[Stored records]
------------------------------------------------
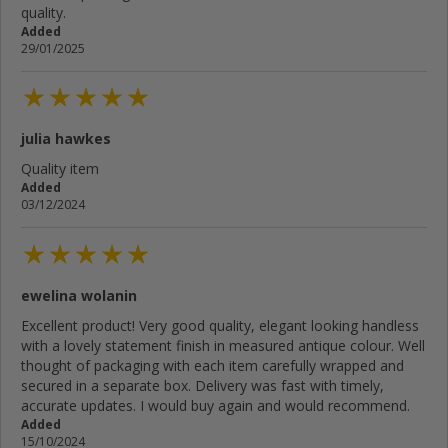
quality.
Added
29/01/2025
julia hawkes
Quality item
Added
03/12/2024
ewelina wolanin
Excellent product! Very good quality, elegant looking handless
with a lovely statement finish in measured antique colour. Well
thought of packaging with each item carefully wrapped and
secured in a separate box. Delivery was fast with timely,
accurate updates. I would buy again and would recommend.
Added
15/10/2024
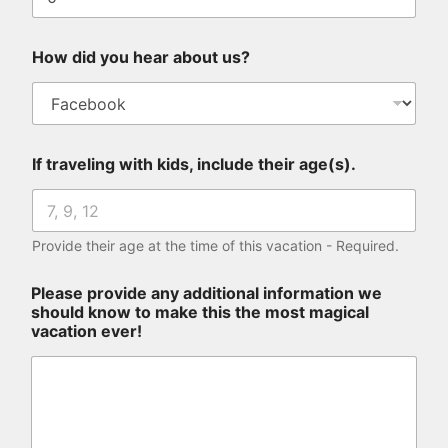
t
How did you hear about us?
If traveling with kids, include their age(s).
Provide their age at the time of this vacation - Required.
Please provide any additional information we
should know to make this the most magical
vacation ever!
------------------------------------------------
The records need to be restated word for word, minus any images.

quality.
Added
29/01/2025
julia hawkes
Quality item
Added
03/12/2024
ewelina wolanin
Excellent product! Very good quality, elegant looking handless
with a lovely statement finish in measured antique colour. Well
thought of packaging with each item carefully wrapped and
secured in a separate box. Delivery was fast with timely,
accurate updates. I would buy again and would recommend.
Added
15/10/2024
t
How did you hear about us?
If traveling with kids, include their age(s).
Provide their age at the time of this vacation - Required.
Please provide any additional information we
should know to make this the most magical
vacation ever!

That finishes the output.